The death, that is at at the heart of winter, is something that is a source of renewal, a source of connection, a source of life. This is a necessary part of life. A part of the natural cycles of life.  Each plant dies and is reborn, each generation has its time.  Yet in my life I have denied this seasonal cycle for many years.  I feared the darkness, the cold, the isolation in a basement suite that the winter threatened.  I feared seasonal depression, suicidal thoughts unchecked, and the pain of being alone.

It’s not surprising, having been raised in a culture that embraces the youthful face, and rejects the elder.  In a culture that isolates in little box houses, and keeps us churning in consumerism.  It is not surprising when the media tells me that the new is to be cherished, and the old discarded.  If I was not productive in those winter months, I was without value.  To be discarded.  Of course, I would run away. Of course I would avoid that death.   What value would death have to a culture that praises baby faces and the newest fad week after week, after week, after week.

But I have not denied the symbolism of death totally, for I have had some wise teachers, and I have learned to create my own deaths and rebirths, separate from my journey with the seasons. Seeing each country, each city, each moon time as a moment of death and rebirth. A ceremony to celebrate becoming reborn.

So when I returned to Canada in the spring, I knew that I would die. Not physically die, but to metaphorically die. To die as an ego. To die to the part of myself that need to do it ALL ON MY OWN ALL THE TIME.   To die as an individual, and be reborn as a collective. The energy these past few weeks has been so strong there were moments when I wondered how would I even know what to do, without the kind voices and faces of those who live and love around me.  How I would have survived without a friendly face who I knew was on my side. The collective is strong.

Yet I have spent the better part of the last few years being the embodiment of aloneness. Loneliness. Alone. Not peaceful and alone like the monk on the mount, but fearful. Fearful and alone. Not fun. Isolated. Socially rejected, but by my own choice and habit. Always the outsider.  Always the minority.  Traveling, with me, myself, and my son.

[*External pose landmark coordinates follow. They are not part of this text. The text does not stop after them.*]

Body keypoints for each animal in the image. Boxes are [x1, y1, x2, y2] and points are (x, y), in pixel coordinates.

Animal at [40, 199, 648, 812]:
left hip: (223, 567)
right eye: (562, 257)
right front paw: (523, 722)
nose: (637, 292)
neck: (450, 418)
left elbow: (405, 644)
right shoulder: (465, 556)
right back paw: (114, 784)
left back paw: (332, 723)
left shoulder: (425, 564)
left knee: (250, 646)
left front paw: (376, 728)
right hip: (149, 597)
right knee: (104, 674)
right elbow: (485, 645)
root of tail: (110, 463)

He and I have known change more than stability in our lives, and in this time of massive change, maybe we are more poised than others to deal with the instability of these times.

Now having returned to Calgary, now it is time to anchor into a community and become WE.

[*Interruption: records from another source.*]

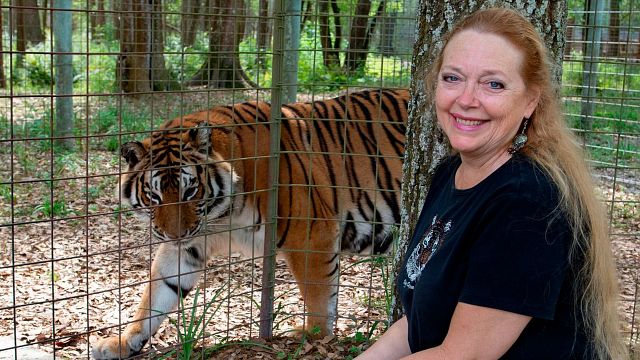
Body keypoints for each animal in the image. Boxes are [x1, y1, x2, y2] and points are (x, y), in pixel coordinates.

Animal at [92, 88, 408, 358]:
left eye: (190, 191)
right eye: (154, 196)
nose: (176, 235)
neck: (221, 214)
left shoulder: (310, 231)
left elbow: (318, 295)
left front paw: (315, 338)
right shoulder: (190, 245)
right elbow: (156, 293)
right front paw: (122, 342)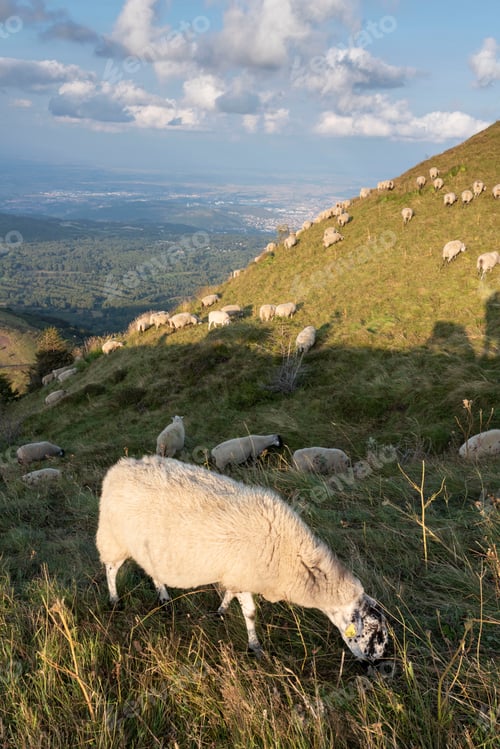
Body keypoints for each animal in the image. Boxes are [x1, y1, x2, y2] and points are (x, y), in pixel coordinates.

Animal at [96, 455, 390, 662]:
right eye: (374, 635)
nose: (377, 665)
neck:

Not me. We. We can save the me. Me is lost now without the We.  We are a collective soul, a collective evolution, a collective tribe.  Spanning far further and wider than most could imagine. Every country I touched, I found people, young and old, seeking the knowledge that they were not alone in having woken up.  Seeking community, a return to the land, and a hope that there is a better way to live.  This is not only my journey, or your journey, but the larger journey of the soul of our time.

“The next Buddha will be a Sangha,” said Thich Nhat Hanh.  It is time to learn to open up to the tribe.  To share the pain, the burdens, as well as the joys and the celebrations, and to rekindle the village. To relearn what the village is and can be for me. Who I can be in it, how I can be of service in it, and how we can share the bounty and the challenges of life together.

The challenge for me now is to love myself so much that I can finally accept into my life, heart, and soul, the friendship which was torn from me at 10 years old when I moved and created the TRAUMA of relocation.  To honor the intergenerational nature of this trauma, as see also that I am the one that passed on deeply to my son by bringing him to 11 countries in 5 years. To forgive me in that, and to find peace within.  To allow the winter to bring its death, and to let it wash over me, to rest deeply in the darkness.  To huddle closer to those around me, also in search of the light.  And when the time comes, in its own time, to find ourselves, the tribe, the village, the community, peacefully budding into blossom in the spring.